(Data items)
_ _ _ _
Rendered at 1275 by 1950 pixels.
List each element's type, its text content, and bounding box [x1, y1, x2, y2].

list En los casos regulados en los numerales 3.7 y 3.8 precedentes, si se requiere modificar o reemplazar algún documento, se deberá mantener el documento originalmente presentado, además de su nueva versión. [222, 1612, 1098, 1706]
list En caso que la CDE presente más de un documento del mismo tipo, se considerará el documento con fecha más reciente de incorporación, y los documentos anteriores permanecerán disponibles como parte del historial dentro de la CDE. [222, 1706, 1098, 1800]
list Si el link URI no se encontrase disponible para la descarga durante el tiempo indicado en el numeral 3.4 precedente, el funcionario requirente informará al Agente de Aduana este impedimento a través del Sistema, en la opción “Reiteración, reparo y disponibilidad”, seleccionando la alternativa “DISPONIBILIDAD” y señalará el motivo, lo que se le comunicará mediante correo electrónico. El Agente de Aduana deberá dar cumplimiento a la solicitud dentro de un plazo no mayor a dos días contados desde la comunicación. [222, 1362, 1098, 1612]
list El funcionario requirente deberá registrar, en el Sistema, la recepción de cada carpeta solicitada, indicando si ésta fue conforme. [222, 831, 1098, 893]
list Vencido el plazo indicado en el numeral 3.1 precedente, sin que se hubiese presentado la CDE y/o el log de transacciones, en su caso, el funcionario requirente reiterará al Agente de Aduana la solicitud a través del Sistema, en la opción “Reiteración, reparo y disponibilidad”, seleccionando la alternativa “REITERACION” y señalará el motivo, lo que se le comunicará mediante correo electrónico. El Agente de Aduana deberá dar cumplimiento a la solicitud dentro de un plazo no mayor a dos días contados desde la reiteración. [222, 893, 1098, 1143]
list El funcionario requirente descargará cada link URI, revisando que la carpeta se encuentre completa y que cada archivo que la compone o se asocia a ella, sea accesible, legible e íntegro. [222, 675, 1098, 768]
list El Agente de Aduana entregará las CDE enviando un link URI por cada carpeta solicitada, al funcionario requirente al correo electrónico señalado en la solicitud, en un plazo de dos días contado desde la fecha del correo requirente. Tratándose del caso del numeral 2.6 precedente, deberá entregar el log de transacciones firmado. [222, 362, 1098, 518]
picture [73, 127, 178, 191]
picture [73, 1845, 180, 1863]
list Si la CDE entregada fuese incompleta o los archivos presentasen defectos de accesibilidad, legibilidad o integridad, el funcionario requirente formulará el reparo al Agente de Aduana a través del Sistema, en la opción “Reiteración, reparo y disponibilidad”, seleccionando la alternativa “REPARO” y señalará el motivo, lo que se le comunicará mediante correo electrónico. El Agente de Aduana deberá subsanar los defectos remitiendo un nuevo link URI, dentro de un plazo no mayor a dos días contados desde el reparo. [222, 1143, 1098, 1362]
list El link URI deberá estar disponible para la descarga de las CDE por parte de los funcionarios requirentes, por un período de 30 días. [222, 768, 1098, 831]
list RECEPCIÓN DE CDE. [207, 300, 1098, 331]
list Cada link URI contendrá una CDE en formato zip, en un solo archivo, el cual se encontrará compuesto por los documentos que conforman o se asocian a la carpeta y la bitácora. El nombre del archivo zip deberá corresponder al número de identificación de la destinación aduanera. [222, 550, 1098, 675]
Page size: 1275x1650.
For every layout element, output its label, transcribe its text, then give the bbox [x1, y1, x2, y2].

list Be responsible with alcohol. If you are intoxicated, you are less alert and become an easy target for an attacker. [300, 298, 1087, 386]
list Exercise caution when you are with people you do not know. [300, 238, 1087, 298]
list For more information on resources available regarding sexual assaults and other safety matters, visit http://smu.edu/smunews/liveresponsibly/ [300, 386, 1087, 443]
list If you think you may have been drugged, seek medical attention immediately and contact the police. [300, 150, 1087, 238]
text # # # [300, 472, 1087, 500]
_ _ _ _
• TASK ITEM:
Return only the lines of the records in which the string "text" appears.

• ANSWER FOR THIS EXERCISE:
List each element's type, its text content, and bounding box [x1, y1, x2, y2].
For every layout element, output its label, transcribe its text, then give the bbox [x1, y1, x2, y2].
text # # # [300, 472, 1087, 500]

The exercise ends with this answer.